Reversing the gate: a new entry sequence under LOI 2025
Under the previous regulatory approach, foreign investors were generally required to obtain an IRC and ERC in a fixed sequence. The IRC – evidencing approval of the investment project – was issued first, followed by the ERC for incorporation of the project company. From the date of ERC issuance, the enterprise could commence lawful business operations, subject to any sector-specific sub-licences.
LOI 2025 fundamentally reorders this process. Under the revised regime, foreign investors may obtain the ERC prior to securing the IRC, adopting an incorporation-first approach that aligns more closely with the treatment of domestic investors. This change allows the legal entity to be established earlier and enables preparatory activities – such as opening bank accounts, leasing premises, and entering preliminary contracts – to be conducted before the investment project itself is formally registered. Substantive operations, however, remain subject to subsequent project approval and applicable conditional business requirements.
Distinct role: what do the ERC and IRC cover?
The two certificates operate in tandem: the ERC establishes the legal vehicle by confirming the enterprise’s legal existence and corporate identity, while the IRC defines the scope and conditions under which that vehicle may implement its approved investment project. Despite the revised sequencing under LOI 2025, the ERC and IRC continue to serve distinct but complementary regulatory functions.
The ERC confers legal personality and enables the enterprise to operate as a recognised business entity under Vietnamese law, typically including:
The name of the enterprise;
An enterprise identification number (which also functions as the tax code);
The registered head office address;
The charter capital and ownership structure;
The legal representative(s);
The registered business lines; and
The type of legal entity (e.g., limited liability company or joint stock company).

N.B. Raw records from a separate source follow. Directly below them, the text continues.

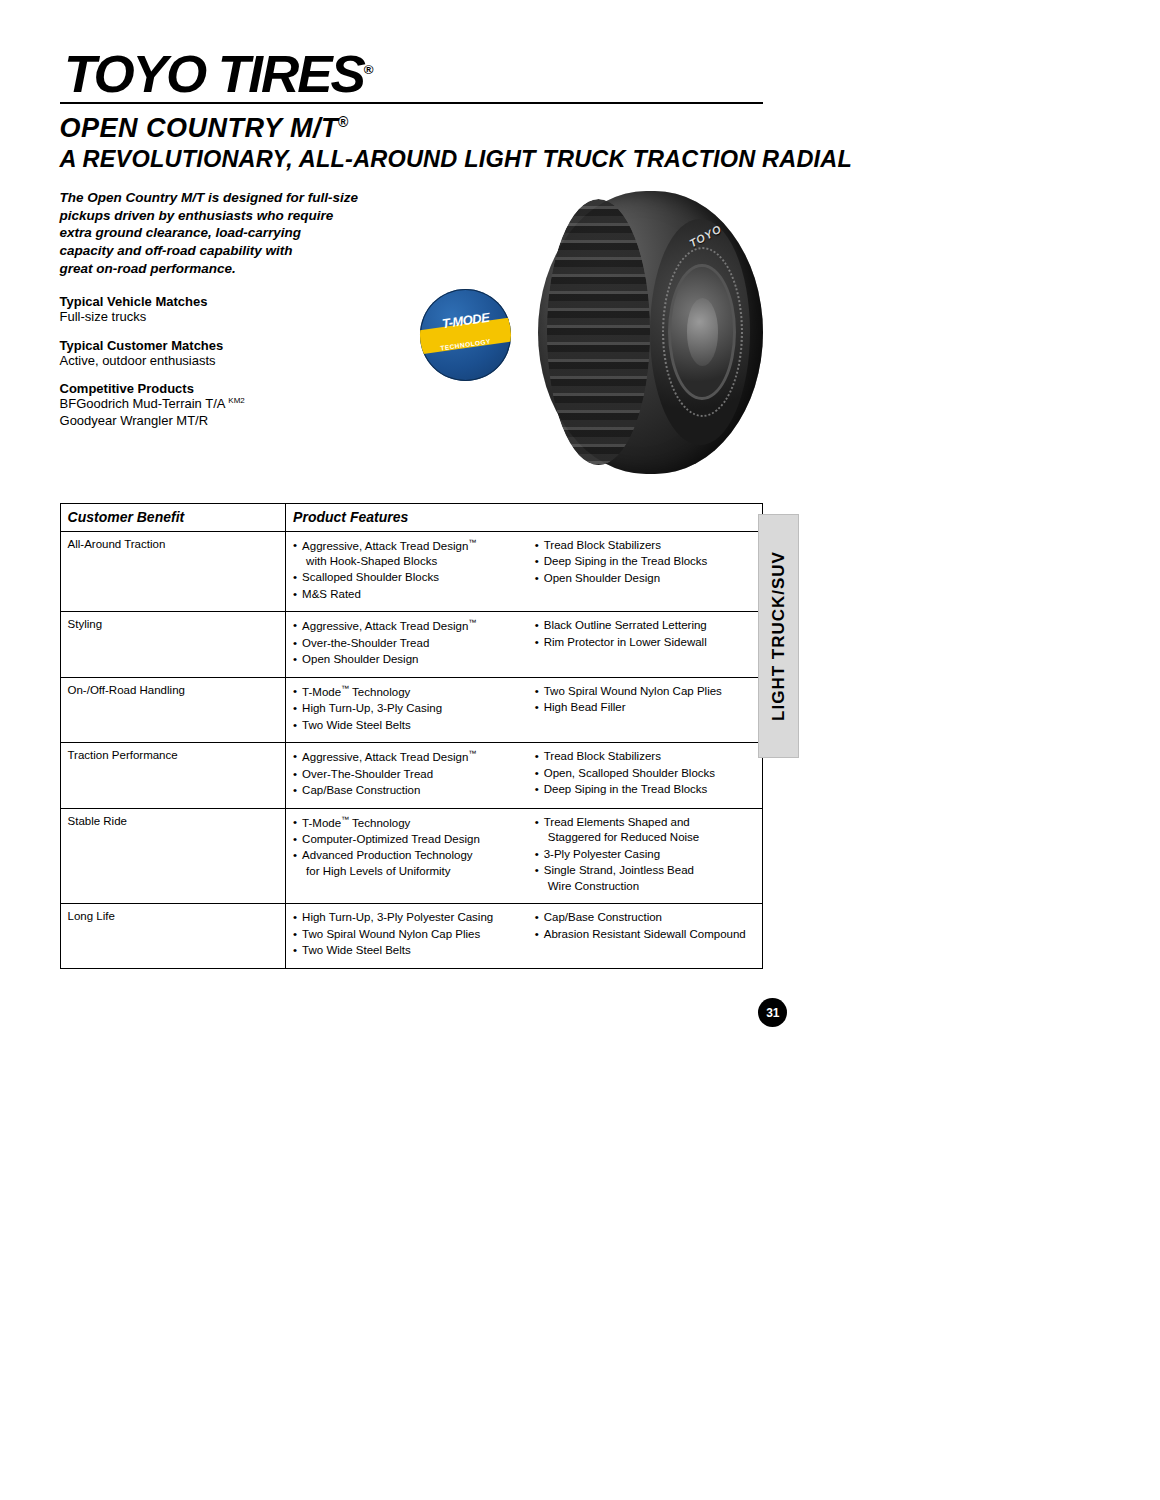TOYO TIRES®
OPEN COUNTRY M/T®
A REVOLUTIONARY, ALL-AROUND LIGHT TRUCK TRACTION RADIAL
The Open Country M/T is designed for full-size
pickups driven by enthusiasts who require
extra ground clearance, load-carrying
capacity and off-road capability with
great on-road performance.
Typical Vehicle Matches
Full-size trucks
Typical Customer Matches
Active, outdoor enthusiasts
Competitive Products
BFGoodrich Mud-Terrain T/A KM2
Goodyear Wrangler MT/R
T-MODE
TECHNOLOGY
TOYO
| Customer Benefit | Product Features |
| --- | --- |
| All-Around Traction | Aggressive, Attack Tread Design ™ with Hook-Shaped Blocks Scalloped Shoulder Blocks M&S Rated Tread Block Stabilizers Deep Siping in the Tread Blocks Open Shoulder Design |
| Styling | Aggressive, Attack Tread Design ™ Over-the-Shoulder Tread Open Shoulder Design Black Outline Serrated Lettering Rim Protector in Lower Sidewall |
| On-/Off-Road Handling | T-Mode ™ Technology High Turn-Up, 3-Ply Casing Two Wide Steel Belts Two Spiral Wound Nylon Cap Plies High Bead Filler |
| Traction Performance | Aggressive, Attack Tread Design ™ Over-The-Shoulder Tread Cap/Base Construction Tread Block Stabilizers Open, Scalloped Shoulder Blocks Deep Siping in the Tread Blocks |
| Stable Ride | T-Mode ™ Technology Computer-Optimized Tread Design Advanced Production Technology for High Levels of Uniformity Tread Elements Shaped and Staggered for Reduced Noise 3-Ply Polyester Casing Single Strand, Jointless Bead Wire Construction |
| Long Life | High Turn-Up, 3-Ply Polyester Casing Two Spiral Wound Nylon Cap Plies Two Wide Steel Belts Cap/Base Construction Abrasion Resistant Sidewall Compound |
LIGHT TRUCK/SUV
31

By contrast, the IRC is project specific and functions as the primary instrument through which the state supervises the implementation of the foreign-invested projects, rather than the corporate existence of investors, principally including:
The name of the investment project;
The project objectives and business activities;
The project location and land-use arrangements;
The investment scale and implementation schedule;
The total investment capital (including equity and mobilised funding);
The project duration;
Investor information; and
Applicable conditions or regulatory requirements (where relevant).
The project duration is approved and may be adjusted if it remains within statutory limits, based on its objectives, scale, location, and land-use conditions:
A maximum of 70 years for projects in economic zones;
A capped 50 years for projects outside economic zones; and
Extended terms of up to 70 years for projects in socio-economically disadvantaged areas, capital-intensive projects with longer recovery periods, or strategic infrastructure developments.
Final thoughts
LOI 2025 streamlines Vietnam’s foreign investment entry process by introducing an ERC-first sequence, allowing investors to establish a legal presence earlier and advance preparatory steps towards market entry. However, the reform does not relax substantive oversight. Full operational capacity remains contingent on the subsequent approval of the investment project, alignment between charter capital and total investment capital, and compliance with sector-specific licensing requirements.
At this early stage, the practical effectiveness of LOI 2025 is yet to be fully tested. Investors would be well advised to proceed cautiously and prioritise compliance with applicable licensing requirements to mitigate potential legal risk.